Flaw in protein causes weakened enamel, study finds
WASHINGTON, U.S.: For some patients, no matter how diligent they are with their oral health, issues with their teeth seem to arise more easily than for others. In a new study, scientists have uncovered how a small flaw in a protein results in damaged enamel that is prone to decay. In the study, the researchers found that defective amelogenin proteins stick or bind abnormally tightly to the building enamel, failing to clear out when they should and hindering the growth process through which strong enamel is built.
The condition is known as amelogenesis imperfecta (AI) and those who suffer from it do not develop enamel correctly because of a single amino acid defect in the amelogenin. The genetic defect causes soft, discolored enamel that easily breaks. “The teeth aren’t as strong because the enamel is much thinner and the crystals less ordered,” said first author of the paper Dr. Jinhui Tao, from Pacific Northwest National Laboratory. “In most people, the enamel is the hardest substance in their body, but that’s not true for patients with AI.”
Tao and his colleagues wanted to see how strongly proteins stick to other substances and to each other, a process known as protein binding.
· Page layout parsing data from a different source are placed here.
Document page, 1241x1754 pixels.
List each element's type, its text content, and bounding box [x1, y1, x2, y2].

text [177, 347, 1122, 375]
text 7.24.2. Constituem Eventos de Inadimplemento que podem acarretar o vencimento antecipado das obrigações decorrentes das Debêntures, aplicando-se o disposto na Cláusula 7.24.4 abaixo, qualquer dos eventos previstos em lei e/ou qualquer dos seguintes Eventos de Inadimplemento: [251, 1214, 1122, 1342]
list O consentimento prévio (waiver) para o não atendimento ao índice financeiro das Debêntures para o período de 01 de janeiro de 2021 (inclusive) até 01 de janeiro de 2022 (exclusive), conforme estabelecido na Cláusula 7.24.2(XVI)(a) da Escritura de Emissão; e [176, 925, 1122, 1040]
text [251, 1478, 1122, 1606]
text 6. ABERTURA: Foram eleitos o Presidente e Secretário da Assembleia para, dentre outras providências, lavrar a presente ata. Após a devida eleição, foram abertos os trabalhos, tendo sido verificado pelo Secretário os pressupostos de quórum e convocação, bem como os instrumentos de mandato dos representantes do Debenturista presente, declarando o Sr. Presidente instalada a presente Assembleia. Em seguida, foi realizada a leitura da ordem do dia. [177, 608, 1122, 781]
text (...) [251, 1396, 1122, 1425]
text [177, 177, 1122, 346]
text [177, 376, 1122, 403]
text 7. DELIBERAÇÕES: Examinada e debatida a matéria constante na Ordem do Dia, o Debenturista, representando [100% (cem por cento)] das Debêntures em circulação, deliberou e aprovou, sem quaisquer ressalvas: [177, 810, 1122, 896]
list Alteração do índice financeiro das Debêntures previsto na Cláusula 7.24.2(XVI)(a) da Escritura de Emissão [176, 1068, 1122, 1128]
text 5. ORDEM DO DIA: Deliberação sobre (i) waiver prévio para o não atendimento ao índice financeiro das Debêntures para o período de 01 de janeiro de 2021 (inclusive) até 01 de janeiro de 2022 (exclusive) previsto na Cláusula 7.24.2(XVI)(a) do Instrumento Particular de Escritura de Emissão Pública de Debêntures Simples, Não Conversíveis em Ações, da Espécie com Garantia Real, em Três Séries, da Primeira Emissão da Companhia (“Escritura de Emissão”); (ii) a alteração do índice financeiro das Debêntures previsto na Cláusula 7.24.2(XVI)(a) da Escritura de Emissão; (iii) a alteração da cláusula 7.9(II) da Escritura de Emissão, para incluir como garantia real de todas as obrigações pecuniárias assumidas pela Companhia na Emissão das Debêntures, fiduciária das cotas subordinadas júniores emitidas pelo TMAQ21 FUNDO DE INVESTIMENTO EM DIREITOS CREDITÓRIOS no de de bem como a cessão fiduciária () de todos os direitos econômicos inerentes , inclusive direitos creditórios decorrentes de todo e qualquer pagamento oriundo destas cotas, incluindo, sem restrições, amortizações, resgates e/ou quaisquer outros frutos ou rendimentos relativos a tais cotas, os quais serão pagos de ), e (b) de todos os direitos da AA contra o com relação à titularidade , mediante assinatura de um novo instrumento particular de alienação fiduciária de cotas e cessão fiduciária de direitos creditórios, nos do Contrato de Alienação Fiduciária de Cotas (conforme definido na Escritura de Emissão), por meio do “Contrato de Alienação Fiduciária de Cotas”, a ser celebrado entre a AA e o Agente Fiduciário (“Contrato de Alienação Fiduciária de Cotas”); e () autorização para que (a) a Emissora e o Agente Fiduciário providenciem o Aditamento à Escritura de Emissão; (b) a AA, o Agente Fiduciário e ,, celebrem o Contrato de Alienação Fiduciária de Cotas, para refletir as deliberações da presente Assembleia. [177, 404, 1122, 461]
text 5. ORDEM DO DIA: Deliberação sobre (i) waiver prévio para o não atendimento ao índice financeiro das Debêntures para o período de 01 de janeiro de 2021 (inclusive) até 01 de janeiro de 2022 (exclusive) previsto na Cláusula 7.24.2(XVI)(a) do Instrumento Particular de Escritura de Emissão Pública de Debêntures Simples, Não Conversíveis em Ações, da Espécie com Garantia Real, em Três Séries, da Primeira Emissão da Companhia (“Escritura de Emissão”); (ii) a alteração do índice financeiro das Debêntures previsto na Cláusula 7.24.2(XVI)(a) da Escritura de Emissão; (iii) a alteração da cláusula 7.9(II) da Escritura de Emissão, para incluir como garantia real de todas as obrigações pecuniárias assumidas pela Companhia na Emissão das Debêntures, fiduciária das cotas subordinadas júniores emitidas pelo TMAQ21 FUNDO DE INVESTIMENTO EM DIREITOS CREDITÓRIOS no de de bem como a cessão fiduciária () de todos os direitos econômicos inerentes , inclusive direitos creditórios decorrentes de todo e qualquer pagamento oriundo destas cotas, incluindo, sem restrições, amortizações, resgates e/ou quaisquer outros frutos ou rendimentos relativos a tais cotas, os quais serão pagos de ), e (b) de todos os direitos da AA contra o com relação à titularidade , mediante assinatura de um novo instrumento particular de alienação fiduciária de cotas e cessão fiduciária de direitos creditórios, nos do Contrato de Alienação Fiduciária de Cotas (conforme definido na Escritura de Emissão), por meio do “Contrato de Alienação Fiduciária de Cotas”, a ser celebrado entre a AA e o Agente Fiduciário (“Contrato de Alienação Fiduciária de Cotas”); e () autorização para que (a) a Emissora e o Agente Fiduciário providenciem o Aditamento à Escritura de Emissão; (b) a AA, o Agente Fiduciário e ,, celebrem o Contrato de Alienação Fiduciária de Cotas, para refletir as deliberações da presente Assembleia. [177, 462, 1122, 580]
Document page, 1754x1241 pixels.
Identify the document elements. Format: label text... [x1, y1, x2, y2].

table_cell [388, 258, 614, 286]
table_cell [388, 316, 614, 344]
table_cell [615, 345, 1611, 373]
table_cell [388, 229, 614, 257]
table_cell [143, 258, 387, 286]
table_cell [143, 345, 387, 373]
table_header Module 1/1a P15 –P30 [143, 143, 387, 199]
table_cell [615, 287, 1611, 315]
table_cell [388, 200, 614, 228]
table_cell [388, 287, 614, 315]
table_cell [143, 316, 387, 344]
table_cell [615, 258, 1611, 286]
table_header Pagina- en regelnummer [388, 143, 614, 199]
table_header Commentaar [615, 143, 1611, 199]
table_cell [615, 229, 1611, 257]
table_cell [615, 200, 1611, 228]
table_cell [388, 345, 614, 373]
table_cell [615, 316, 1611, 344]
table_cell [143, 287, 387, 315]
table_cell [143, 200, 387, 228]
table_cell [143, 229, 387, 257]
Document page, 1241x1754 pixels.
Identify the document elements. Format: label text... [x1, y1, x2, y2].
In order to see this unfold in real time, the team combined atomic force microscopy with solid-state nuclear magnetic resonance spectroscopy, available through the Environmental Molecular Sciences Laboratory, as well as other methods to study mineralization and other processes involving the proteins that form enamel.
According to the study’s results, the defective proteins’ tendency to stick too long and too strongly to the surface disrupts other molecular players from doing their jobs in creating a solid crystalline structure. They also slow down an enzyme known as matrix metallopeptidase-20 (MMP20),which removes excess amelogenin from the developing mineral surface. When MMP20 cannot do its job, enamel grows more slowly and is weaker. The sticky proteins also slow down the formation of hydroxyapatite.
“This work helps us understand why people with these mutations have weak and fragile tooth enamel, but more broadly, it gives us important information about how to control the creation or manipulation of materials for many applications, such as the development of new organic–inorganic hybrid materials for high-performance computing, catalysis research, or energy storage,” Tao said.
The study, titled “The energetic basis for hydroxyapatite mineralization by amelogenin variants provides insights into the origin of amelogenesis imperfecta,” was published on July 9, 2019, in the Proceedings of the National Academy of Sciences of the United States of America.